Make proper transform – not sure if this is necessary

glassine_WGS84 <- spTransform(glassine_area, CRS("+init=epsg:4326"))
glassine_df_WGS84 <- tidy(glassine_WGS84)
## Regions defined for each Polygons
glassine_WGS84$polyID <- sapply(slot(glassine_WGS84, "polygons"), function(x) slot(x, "ID"))
glassine_df_WGS84 <- merge(glassine_df_WGS84, glassine_WGS84, by.x = "id", by.y="polyID")

Cholopleth Maps of /r/glassine Dataset

Create a cholopleth map of mainland USA

usa_basemap <- get_map(location="United States", zoom=4, maptype = 'satellite')
## Map from URL : http://maps.googleapis.com/maps/api/staticmap?center=United+States&zoom=4&size=640x640&scale=2&maptype=satellite&language=en-EN&sensor=false
## Information from URL : http://maps.googleapis.com/maps/api/geocode/json?address=United%20States&sensor=false
ggmap(usa_basemap) +
        geom_polygon(data = glassine_df_WGS84, 
                     aes(x=long, y=lat, group = group, # coordinates, and group them by polygons
                         fill = TALLY), alpha = 0.5) + # variable to use for filling
        scale_fill_gradient(low="#bfefff",high="red")+
        ggtitle("Area Code Mentions in /r/glassine")
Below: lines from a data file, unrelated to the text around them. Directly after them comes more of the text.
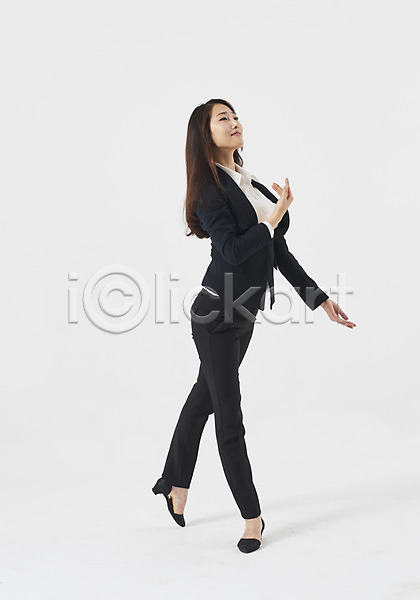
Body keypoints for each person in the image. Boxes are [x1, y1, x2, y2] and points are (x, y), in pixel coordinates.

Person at [152, 98, 356, 554]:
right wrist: (273, 219)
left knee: (203, 400)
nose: (234, 122)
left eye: (235, 115)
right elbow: (231, 250)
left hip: (244, 317)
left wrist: (319, 299)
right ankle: (252, 517)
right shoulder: (209, 190)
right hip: (215, 317)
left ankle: (173, 482)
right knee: (229, 417)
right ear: (204, 134)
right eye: (222, 118)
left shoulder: (250, 184)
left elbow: (276, 251)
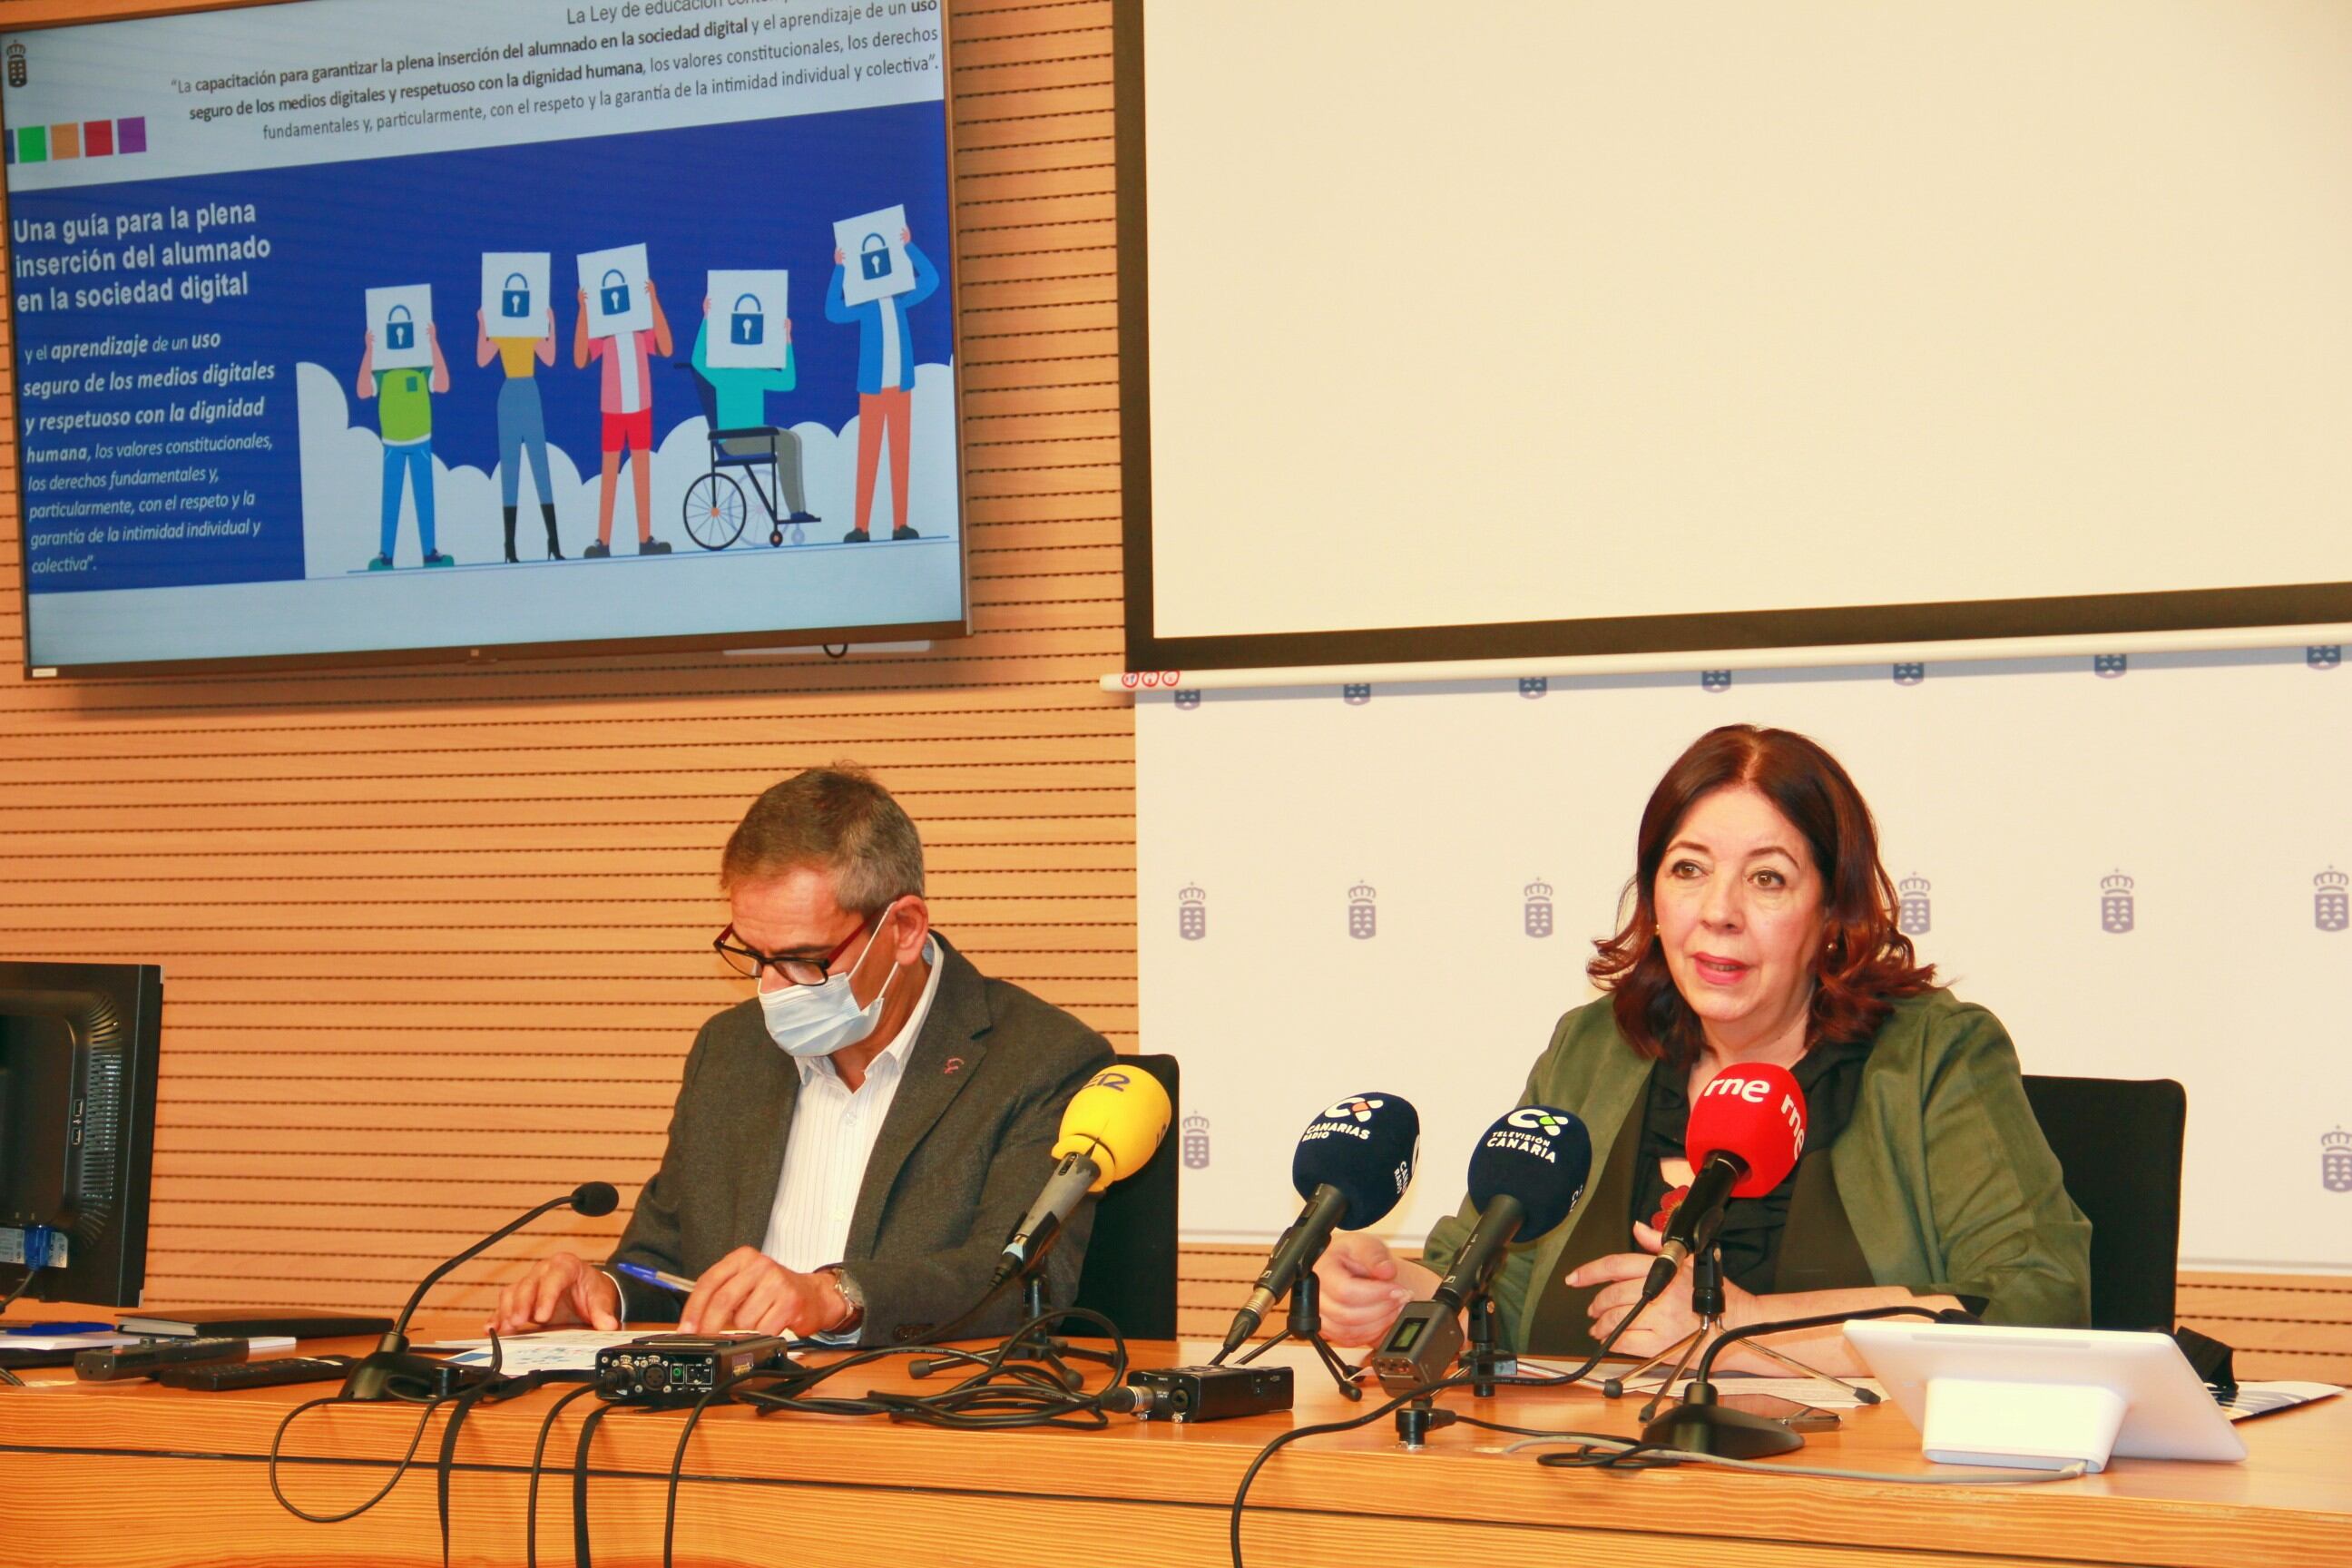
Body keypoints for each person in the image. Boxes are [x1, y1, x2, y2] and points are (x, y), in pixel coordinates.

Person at [1314, 724, 2091, 1373]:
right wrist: (1395, 1291)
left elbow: (2038, 1300)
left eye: (1769, 879)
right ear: (1653, 894)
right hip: (1586, 1494)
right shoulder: (1596, 1048)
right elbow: (1493, 1281)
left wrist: (1739, 1330)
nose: (1718, 912)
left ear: (1833, 909)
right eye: (1688, 870)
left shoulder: (1931, 1057)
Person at [491, 767, 1113, 1343]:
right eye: (755, 957)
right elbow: (665, 1266)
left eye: (804, 960)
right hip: (723, 1429)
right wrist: (607, 1292)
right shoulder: (731, 1052)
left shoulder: (1040, 1060)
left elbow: (1018, 1283)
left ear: (904, 930)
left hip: (911, 1430)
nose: (773, 990)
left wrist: (835, 1296)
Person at [824, 224, 940, 544]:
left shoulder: (902, 295)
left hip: (901, 386)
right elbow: (832, 310)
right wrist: (839, 269)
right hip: (872, 388)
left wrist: (908, 247)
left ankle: (900, 524)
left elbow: (932, 280)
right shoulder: (863, 302)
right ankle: (860, 527)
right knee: (868, 456)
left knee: (900, 455)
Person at [691, 294, 819, 532]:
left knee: (791, 439)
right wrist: (706, 319)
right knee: (789, 440)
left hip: (754, 436)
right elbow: (697, 360)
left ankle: (796, 511)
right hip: (733, 440)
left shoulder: (757, 371)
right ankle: (796, 511)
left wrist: (787, 340)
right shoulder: (723, 372)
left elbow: (788, 382)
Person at [573, 276, 674, 558]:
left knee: (641, 473)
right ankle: (602, 541)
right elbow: (580, 358)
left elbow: (666, 347)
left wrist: (653, 299)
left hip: (641, 408)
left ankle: (645, 539)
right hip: (613, 411)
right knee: (610, 474)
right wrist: (583, 310)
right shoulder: (604, 335)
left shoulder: (642, 333)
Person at [356, 316, 453, 570]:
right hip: (392, 445)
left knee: (424, 497)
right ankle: (385, 555)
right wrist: (369, 351)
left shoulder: (421, 368)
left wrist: (433, 342)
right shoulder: (383, 372)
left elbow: (443, 384)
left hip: (421, 442)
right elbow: (363, 390)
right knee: (391, 499)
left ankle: (429, 552)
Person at [476, 304, 563, 563]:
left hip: (529, 392)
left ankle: (554, 542)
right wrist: (483, 324)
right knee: (510, 471)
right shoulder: (502, 329)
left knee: (541, 468)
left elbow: (548, 357)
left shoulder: (530, 327)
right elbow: (482, 359)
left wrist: (551, 324)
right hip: (510, 394)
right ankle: (510, 547)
Create a cholopleth map of PA-NJ region

pa_basemap <- get_map(location="PA", zoom=6, maptype = 'satellite')
## Map from URL : http://maps.googleapis.com/maps/api/staticmap?center=PA&zoom=6&size=640x640&scale=2&maptype=satellite&language=en-EN&sensor=false
## Information from URL : http://maps.googleapis.com/maps/api/geocode/json?address=PA&sensor=false
ggmap(pa_basemap) +
        geom_polygon(data = glassine_df_WGS84, 
                    aes(x=long, y=lat, group = group, # coordinates, and group them by polygons
                        fill = TALLY), alpha = .8) + # variable to use for filling
        scale_fill_gradient(low="#bfefff",high="red")+
        geom_text(data = glassine_df_WGS84,aes(x=CENTER.x,y=CENTER.y,
                        label=ifelse(TALLY>20,as.character(NPA),'')))+
        ggtitle("Area Code Mentions in /r/glassine")
## Warning: Removed 12487 rows containing missing values (geom_text).